Baghdad order extends soldier’s stay in Iraq

Lawrence native was on flight home to family

Maureen Bell said she’d never forget the dejection in her husband’s voice when he called her to say his tour of duty in Iraq had been extended four months.

“He was trying to be strong, but his morale was down,” she said.

Sgt. Vernon Bell, 31, a Lawrence native, was already on the plane for home last week when the aircraft suddenly turned around, taking him and fellow soldiers in the 172nd Stryker Brigade back to war.

“He said, ‘Babe, I’ve got bad news,'” Maureen Bell said of the phone call she received from her husband Thursday morning. “I said I already knew.”

A week ago, President Bush announced more U.S. troops already in Iraq would be sent to Baghdad because of increased sectarian killings. That meant many soldiers had their tours of duty extended. On Thursday, Secretary of Defense Donald Rumsfeld approved an extension of the Stryker Brigade’s deployment.

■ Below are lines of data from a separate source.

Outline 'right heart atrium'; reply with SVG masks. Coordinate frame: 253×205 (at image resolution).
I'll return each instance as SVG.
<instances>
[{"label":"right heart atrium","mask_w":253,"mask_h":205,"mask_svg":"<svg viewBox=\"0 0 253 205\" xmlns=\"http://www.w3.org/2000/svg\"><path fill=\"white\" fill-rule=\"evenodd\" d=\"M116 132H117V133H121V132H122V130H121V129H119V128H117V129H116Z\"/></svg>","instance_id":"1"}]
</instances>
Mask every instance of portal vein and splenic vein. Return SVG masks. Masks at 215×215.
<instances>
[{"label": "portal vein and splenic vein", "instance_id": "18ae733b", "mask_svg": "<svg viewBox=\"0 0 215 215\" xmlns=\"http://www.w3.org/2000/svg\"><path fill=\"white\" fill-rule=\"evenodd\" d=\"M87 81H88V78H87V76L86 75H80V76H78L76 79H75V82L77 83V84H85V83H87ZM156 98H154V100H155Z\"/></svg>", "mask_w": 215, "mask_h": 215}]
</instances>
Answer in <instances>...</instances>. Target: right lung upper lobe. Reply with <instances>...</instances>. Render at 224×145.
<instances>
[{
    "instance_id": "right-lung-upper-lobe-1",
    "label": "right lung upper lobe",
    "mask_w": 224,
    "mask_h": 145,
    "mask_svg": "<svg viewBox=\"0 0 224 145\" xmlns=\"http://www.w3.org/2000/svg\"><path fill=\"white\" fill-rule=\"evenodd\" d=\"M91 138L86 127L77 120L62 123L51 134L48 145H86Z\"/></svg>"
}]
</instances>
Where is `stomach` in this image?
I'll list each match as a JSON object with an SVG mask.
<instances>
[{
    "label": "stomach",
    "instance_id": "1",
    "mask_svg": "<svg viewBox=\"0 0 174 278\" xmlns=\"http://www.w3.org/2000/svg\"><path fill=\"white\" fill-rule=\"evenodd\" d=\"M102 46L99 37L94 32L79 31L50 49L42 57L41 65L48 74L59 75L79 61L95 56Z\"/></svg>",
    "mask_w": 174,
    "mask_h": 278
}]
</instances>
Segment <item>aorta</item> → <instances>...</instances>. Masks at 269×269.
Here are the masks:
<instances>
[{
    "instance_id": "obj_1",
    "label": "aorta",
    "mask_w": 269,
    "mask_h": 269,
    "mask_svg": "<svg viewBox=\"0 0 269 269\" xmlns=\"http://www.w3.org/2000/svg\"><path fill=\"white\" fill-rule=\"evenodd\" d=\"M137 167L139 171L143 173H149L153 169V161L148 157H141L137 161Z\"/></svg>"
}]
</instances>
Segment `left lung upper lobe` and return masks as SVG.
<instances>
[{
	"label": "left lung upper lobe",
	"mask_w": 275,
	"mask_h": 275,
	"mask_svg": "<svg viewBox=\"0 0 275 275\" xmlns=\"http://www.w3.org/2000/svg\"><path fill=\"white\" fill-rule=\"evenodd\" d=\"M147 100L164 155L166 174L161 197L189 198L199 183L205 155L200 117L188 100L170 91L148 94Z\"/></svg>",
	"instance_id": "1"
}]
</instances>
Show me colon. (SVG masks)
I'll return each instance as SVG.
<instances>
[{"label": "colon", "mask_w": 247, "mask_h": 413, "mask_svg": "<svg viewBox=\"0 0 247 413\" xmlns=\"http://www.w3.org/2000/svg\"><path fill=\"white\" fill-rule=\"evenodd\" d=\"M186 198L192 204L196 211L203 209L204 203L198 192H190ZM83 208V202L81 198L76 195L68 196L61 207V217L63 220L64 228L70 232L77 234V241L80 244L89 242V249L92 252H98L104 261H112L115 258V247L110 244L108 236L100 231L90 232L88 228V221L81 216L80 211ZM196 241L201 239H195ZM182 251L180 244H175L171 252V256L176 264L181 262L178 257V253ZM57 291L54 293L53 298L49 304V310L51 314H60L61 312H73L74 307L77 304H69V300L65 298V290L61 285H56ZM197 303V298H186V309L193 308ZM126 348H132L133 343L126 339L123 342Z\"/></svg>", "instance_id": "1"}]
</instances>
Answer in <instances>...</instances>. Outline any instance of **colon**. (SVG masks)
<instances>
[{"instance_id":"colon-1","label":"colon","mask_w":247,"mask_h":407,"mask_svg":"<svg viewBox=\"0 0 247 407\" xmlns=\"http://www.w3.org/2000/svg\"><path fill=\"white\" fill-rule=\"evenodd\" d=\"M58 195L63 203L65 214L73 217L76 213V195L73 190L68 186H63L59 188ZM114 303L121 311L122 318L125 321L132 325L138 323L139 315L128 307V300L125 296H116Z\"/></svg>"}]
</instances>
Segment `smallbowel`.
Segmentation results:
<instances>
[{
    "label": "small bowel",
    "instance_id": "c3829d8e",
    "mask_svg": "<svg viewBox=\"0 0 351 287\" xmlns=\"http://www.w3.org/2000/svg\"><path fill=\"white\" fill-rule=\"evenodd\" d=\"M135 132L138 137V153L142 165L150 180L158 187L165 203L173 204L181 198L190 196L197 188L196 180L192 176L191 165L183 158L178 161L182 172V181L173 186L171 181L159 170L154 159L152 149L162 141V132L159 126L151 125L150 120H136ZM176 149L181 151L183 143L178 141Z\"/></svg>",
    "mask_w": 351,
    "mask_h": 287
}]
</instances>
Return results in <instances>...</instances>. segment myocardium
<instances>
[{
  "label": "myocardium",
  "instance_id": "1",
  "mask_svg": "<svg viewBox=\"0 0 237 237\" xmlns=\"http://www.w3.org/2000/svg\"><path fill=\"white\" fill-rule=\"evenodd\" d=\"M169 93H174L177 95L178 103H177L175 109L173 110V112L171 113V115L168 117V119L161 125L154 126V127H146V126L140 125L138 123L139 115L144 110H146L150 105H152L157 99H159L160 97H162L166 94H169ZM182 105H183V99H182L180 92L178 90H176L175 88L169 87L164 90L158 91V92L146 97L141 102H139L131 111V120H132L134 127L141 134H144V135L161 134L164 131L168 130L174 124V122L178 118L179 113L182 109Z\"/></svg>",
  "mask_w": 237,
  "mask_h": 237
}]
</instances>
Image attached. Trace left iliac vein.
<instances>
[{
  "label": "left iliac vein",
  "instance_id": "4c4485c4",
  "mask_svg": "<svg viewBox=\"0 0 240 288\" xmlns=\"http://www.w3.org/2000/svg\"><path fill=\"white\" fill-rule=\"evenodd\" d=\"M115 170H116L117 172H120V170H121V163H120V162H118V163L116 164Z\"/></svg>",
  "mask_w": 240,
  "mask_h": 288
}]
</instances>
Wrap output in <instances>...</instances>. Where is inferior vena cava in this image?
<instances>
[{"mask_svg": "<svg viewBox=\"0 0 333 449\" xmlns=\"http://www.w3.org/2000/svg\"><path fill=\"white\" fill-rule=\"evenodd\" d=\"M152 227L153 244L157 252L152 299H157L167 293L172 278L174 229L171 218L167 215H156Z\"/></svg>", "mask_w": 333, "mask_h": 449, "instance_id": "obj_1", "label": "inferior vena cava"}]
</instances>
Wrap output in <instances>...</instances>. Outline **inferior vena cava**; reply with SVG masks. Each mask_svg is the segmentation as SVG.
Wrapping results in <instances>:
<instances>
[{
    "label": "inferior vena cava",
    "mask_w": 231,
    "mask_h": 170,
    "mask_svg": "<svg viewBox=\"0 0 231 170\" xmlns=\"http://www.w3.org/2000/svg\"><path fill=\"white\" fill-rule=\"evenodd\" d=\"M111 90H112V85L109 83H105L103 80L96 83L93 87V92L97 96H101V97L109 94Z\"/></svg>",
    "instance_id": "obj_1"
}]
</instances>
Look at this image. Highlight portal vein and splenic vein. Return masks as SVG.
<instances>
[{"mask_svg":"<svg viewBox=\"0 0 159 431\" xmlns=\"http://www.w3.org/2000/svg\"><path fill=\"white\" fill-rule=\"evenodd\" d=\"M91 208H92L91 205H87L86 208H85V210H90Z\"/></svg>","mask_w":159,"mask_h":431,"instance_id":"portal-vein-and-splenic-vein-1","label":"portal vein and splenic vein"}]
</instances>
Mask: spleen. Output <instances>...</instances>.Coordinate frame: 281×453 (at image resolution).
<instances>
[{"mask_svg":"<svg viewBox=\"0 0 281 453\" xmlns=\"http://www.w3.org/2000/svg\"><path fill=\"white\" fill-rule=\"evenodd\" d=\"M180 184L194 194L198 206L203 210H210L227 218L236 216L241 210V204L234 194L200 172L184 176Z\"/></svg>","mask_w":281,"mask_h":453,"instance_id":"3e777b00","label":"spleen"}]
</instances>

After a year in Iraq, the Stryker Brigade had been scheduled to return to its home base at Fort Wainwright near Fairbanks, Alaska.

Maureen Bell, who stayed in Fairbanks while her husband went to war, was unhappy with how the Army broke the news to families eagerly awaiting the return of their loved ones. It wasn’t until about midnight Wednesday that they received official word, she said. That was after it had been in the newspapers and after rumors had spread throughout the base.

“We were told at the last minute, at the 12th hour,” she said. “When all this goes through, we can’t contact our husbands because they (the military) black out the lines.”

Vernon Bell is with a support unit in the brigade. He has been in the Army 14 years and with the brigade three years. The brigade uses the new Stryker wheeled armored fighting vehicle. U.S. commanders have said the Stryker is more suited for urban warfare than the tracked Bradley Fighting Vehicle.

Maureen Bell had taken off two weeks from work so she could be with her husband when he returned. But the hardest part, she said, was breaking the news to their two daughters, ages 10 and 5, and their son, 8, that their father wasn’t coming home yet.

“It was especially hard on our oldest, because she is Daddy’s girl,” Maureen Bell said. “She blames herself because she thought she did everything he asked her to do: to be my right hand, take care of me and to clean her room. To have my daughter cry in my arms – it really hurts.”